PIAA Class 6A boys basketball: Overtime loss to Scranton should be harbinger of success for Garnet Valley
BETHLEHEM – Ryan Wootten didn’t exactly see his basketball life flash before his eyes Sunday evening. But had the tape rolled as he released the last 3-point attempt of his high school career, it would’ve made for one heck of a film.
The senior guard has powered Garnet Valley’s steady redefinition of what constitutes the best season in program history. From a District 1 tournament home game, to a Central League title and a District 1 Class 6A final, to Sunday’s second round of the PIAA tournament, Wootten has been at the leading edge of the Jags’ growth.
That was too much to occupy his mind as he planted his feet 34 feet from the basket at Bethlehem Freedom High and let fly as the overtime horn sounded. It wouldn’t sink in until some minutes after the shot had clanged the front of the rim, bounced off the backboard and out, giving District 2 champion Scranton a 52-49 overtime win.
Although the Jaguars’ postseason run – from the 24th and final team into districts to the program’s first states win since 1997 – thus ended, the echoes will last much longer than the sound of ball hitting iron at the Joseph J. McIntyre Gymnasium.
“This has been the best team I’ve been a part of,” Wootten said. “Coach (Mike) Brown has been great. We’ve created such a great program here, and the people within it, they’re great. We have confidence in each other, we trust each other and we play together, and that’s what Garnet Valley basketball is.”
Garnet Valley (18-11) gave Scranton all it could handle. It held the Knights’ top scorer, Jason Shields, to three points through three quarters, blanketing him to a 4-for-14 shooting performance.
“Our plan going into that was obviously, he’s the main guy to defend,” McKee said. “It’s also always just to stay on him. Any time, we have a hand near him. Don’t let him shoot or anything like that.”
But a Garnet Valley team that pulled two upsets away from home in districts and gutted out two overtime districts games had the mettle down the stretch.
“We trust each other to make shots,” said Wootten, who was 1-for-6 from 3-point range for six points. “Everyone has trust in one another. No matter whose hands the ball is in, we trust them to make a play, and we’ve been doing that game in and game out.”
The game was a one-point affair at half, thanks to McKee and Scranton’s Arvel Chandler standing as the only two players able to hit shots. McKee atoned for a pre-game technical (dunking a ball in warmups) with a whale of a game. He led all scorers with 22 points, including 10 in the third quarter.

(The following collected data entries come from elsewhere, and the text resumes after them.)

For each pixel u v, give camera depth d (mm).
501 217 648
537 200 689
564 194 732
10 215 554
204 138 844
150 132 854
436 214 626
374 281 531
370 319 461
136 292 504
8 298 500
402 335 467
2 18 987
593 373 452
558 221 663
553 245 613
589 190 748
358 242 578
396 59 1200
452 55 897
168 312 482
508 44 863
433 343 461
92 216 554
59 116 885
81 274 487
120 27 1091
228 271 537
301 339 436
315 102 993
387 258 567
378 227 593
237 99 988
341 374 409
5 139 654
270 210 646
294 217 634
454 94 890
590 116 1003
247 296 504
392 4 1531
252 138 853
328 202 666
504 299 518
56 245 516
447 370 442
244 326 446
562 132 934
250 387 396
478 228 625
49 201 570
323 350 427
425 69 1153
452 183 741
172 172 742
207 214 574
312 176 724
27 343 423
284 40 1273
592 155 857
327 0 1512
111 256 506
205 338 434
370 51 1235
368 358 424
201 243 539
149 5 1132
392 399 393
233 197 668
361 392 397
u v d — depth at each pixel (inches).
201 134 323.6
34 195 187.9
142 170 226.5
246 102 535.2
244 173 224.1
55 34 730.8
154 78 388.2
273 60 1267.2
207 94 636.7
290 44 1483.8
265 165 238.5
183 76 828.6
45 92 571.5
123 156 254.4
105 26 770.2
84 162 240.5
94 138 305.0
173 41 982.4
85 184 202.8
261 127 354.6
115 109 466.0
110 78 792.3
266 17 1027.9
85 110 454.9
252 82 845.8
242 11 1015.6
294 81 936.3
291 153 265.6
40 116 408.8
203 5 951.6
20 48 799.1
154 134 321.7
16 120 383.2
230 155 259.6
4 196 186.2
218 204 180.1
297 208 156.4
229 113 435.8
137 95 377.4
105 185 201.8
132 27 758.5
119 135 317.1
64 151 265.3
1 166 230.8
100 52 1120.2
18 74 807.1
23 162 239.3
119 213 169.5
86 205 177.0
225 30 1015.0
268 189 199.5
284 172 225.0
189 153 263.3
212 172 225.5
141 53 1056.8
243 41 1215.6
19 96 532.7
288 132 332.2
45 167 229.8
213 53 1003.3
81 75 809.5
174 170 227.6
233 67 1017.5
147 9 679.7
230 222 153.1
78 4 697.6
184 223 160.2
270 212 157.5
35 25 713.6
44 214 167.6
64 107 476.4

He added nine rebounds and was one member of the village defending Shields.
Chandler had 13 points at half on the way to 21, including a huge 3-pointer early in overtime. He was 5-for-6 from beyond the arc.
“I was just trying to feed it off from me to him,” Chandler said of Shields. “So if I make shots, I know he’ll make shots eventually.”
The teams were tied at 34 after three quarters. Shields and McKee traded triples, and Drew Van Horn re-tied the game at 41 with a sortie down the lane, though he missed the and-1 free throw.
Scranton outdid itself at the line, missing two front-ends in the fourth despite dribbling nearly 90 seconds off the clock in the final two minutes. Max Koehler drove to the rim with 13.5 seconds left and hit both free throws, tying the game at 43, with Chandler missing a leaner from the baseline at the horn to send the teams to the extra session.
Two turnovers and a missed front-end hurt the Jags in OT, yet Koehler (12 points) still put them up 49-48 with 20 seconds left, not to be denied in the lane.
Shields, who scored nine points in the fourth and overtime, muscled his way to the rim on the other end. After the second GV turnover, reserve Dillon Lazdowsky hit two free throws with 4.6 seconds left, setting up Wootten’s oh-so-close attempt at preventing the midnight strike on GV’s Cinderella clock.
The upshot? With three juniors and a freshman starting, and with Wootten the only senior in the top-six rotation, this year may well be the beachhead for the latest, greatest season.
Once the fog of Sunday’s disappointment clears, that page will truly turn.
“It’s the future. That’s all you can say,” McKee, a junior, said. “We can’t go back in time. We can’t change anything. You can’t hit that shot you missed or anything. You’ve just got to move on. Next season.”